<<<<
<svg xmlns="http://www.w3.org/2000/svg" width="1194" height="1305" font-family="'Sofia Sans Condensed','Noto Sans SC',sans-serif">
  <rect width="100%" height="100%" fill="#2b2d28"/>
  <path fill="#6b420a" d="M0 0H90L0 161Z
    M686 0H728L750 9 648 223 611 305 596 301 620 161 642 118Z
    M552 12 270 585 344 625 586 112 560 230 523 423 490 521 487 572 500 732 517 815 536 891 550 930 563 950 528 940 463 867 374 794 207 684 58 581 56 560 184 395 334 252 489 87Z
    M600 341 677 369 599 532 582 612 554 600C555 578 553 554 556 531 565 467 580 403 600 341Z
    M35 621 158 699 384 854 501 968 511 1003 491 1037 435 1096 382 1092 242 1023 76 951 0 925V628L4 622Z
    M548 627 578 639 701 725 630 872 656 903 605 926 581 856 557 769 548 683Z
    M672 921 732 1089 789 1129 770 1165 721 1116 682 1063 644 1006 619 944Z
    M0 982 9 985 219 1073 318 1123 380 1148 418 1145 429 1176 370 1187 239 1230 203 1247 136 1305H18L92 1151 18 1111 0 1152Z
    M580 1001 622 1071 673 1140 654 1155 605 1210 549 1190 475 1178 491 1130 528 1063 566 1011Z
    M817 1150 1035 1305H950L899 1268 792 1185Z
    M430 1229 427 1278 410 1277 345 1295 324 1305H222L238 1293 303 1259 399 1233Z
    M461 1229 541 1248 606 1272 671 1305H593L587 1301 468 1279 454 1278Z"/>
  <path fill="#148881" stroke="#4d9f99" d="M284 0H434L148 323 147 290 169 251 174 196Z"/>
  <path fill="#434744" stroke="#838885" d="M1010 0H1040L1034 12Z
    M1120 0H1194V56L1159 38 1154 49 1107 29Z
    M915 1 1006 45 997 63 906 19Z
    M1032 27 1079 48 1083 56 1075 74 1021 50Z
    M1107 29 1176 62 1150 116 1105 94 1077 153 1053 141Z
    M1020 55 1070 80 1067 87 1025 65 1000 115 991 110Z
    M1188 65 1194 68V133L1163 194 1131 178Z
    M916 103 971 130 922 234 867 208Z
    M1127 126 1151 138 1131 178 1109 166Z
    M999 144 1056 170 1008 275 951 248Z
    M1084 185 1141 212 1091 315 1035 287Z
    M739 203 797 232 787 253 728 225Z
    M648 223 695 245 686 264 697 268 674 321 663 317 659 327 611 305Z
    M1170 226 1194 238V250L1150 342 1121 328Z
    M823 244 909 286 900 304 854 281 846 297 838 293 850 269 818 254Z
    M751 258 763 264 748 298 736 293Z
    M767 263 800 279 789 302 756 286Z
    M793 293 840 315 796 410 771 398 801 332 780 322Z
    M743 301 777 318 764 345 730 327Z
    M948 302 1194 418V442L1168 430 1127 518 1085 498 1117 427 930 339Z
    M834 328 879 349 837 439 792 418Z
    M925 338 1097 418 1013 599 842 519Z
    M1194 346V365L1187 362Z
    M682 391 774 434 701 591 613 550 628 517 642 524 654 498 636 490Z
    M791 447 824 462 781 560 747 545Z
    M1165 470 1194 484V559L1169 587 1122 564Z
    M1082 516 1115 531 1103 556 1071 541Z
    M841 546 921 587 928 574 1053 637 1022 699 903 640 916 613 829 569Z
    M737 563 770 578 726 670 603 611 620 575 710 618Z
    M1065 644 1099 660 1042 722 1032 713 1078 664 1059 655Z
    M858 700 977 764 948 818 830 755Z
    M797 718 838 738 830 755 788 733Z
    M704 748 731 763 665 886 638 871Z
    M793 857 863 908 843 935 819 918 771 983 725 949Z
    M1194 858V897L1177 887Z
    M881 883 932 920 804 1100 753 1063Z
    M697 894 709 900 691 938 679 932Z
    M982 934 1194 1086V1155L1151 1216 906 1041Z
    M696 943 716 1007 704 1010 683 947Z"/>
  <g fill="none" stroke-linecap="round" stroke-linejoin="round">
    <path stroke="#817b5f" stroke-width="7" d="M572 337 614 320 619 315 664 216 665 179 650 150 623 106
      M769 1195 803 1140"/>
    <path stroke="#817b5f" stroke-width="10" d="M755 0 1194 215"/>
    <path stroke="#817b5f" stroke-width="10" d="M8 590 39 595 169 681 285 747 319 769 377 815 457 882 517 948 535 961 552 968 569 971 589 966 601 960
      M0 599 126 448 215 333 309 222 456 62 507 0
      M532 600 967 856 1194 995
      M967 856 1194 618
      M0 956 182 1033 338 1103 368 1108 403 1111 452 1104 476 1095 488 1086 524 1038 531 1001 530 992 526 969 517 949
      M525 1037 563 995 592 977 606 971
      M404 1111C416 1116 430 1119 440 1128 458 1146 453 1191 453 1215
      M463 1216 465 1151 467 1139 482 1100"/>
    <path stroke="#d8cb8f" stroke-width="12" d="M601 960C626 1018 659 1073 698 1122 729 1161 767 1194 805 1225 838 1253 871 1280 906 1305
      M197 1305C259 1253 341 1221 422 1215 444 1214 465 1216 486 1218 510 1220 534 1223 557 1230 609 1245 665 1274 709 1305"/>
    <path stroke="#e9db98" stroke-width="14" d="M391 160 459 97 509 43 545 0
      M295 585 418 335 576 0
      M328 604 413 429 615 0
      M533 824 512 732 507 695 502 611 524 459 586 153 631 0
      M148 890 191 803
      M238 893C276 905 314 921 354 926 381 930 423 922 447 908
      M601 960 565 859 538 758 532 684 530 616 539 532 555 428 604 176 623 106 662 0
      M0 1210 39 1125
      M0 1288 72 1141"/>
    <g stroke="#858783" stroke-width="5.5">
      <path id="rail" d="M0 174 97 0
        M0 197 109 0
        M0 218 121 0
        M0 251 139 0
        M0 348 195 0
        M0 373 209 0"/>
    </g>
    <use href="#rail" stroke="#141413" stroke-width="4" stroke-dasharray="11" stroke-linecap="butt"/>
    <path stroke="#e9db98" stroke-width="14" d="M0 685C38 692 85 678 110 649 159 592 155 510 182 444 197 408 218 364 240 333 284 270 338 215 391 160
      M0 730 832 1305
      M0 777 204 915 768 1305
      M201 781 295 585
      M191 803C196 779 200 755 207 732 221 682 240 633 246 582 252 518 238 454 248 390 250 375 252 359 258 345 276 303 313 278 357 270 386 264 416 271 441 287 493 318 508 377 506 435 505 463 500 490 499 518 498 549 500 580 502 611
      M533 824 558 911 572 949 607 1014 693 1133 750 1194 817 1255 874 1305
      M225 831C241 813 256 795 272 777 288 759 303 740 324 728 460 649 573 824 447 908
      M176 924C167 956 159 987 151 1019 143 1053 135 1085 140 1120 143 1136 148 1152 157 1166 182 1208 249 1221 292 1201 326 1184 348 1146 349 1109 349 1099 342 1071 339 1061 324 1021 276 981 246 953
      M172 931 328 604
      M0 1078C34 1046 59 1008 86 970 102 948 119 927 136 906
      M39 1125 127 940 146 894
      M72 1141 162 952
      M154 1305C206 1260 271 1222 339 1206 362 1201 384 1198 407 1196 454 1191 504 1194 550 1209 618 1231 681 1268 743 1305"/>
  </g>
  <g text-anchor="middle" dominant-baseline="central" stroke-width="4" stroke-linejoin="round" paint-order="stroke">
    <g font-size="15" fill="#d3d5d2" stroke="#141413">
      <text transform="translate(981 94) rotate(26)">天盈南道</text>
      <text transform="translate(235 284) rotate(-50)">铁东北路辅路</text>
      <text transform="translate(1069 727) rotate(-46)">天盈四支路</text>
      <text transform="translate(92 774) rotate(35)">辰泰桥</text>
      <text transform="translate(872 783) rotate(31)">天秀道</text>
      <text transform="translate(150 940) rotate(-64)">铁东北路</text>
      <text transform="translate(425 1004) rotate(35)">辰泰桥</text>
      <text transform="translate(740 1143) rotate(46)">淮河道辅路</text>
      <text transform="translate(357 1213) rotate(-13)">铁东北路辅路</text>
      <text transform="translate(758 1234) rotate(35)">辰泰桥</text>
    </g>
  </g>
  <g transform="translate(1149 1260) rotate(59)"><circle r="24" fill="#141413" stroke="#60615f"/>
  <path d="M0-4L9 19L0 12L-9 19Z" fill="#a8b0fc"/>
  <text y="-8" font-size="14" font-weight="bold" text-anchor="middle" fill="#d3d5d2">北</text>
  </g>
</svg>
>>>>
=== The task ===
The lines in the entries above that carry the word "middle" must be copied.

=== Output ===
  <g text-anchor="middle" dominant-baseline="central" stroke-width="4" stroke-linejoin="round" paint-order="stroke">
  <text y="-8" font-size="14" font-weight="bold" text-anchor="middle" fill="#d3d5d2">北</text>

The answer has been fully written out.